The MBS business was now riskier than ever for Merrill, because it was putting its own balance sheet at risk with each deal. So how did Merrill respond to the extra risk? By doing even more deals. That was mistake number two.
With all the new deals, Merrill's internal risk officers started getting worried. And how did Merrill respond to such concerns? By overruling the risk officers. Mistake three.
It wasn't just the risk officers who were worried, however: the bond desk was worried too. Merrill's response bond traders and executives like Jeffrey Kronthal who wanted to throttle back on the MBS business? It fired them. Mistake four.

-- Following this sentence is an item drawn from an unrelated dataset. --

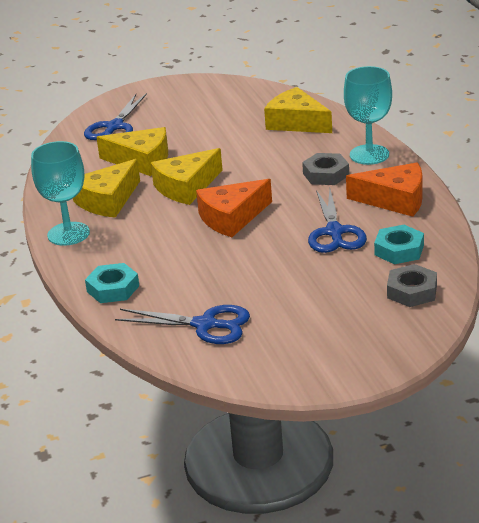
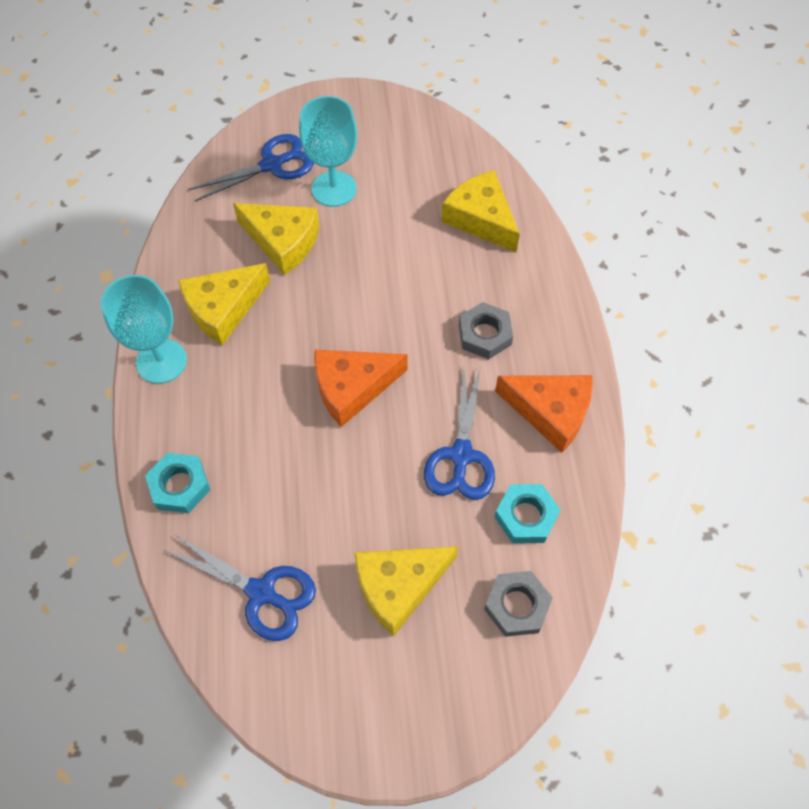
camera: 10 degrees right, 30 degrees up
(114, 127) = (272, 165): blue scissors -> blue scissors turned 150 degrees counterclockwise
(186, 187) = (318, 310): yellow cheese -> yellow cheese (399, 586)
(369, 155) = (547, 310): turquoise goblet -> turquoise goblet (334, 189)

Eventually, the MBS market started falling, and Merrill started "de-risking". Except instead of just selling risky assets, Merrill decided that the smart move would be to bundle them up into CDOs, sell off the risker tranches of the CDOs, and hold on to the safer bits. Mistake five.
When the CDO market dried up, Merrill moved to Plan B: simply insuring its assets against default. But its counterparty of choice, XL Capital, didn't want the business. And neither did MBIA. So Merrill turned to tiny ACA, an insurer with just $400 million of capital underpinning $60 billion of insured securities. Mistake six.
And that's just the big mistakes which managed to make it into the WSJ's story. Yes, it's a catalogue of incomeptence and nearsightedness and greed. But it's also a cautionary tale: if this can happen to Merrill, it can, realistically, happen to any investment bank. Financial services is a risky business to be in.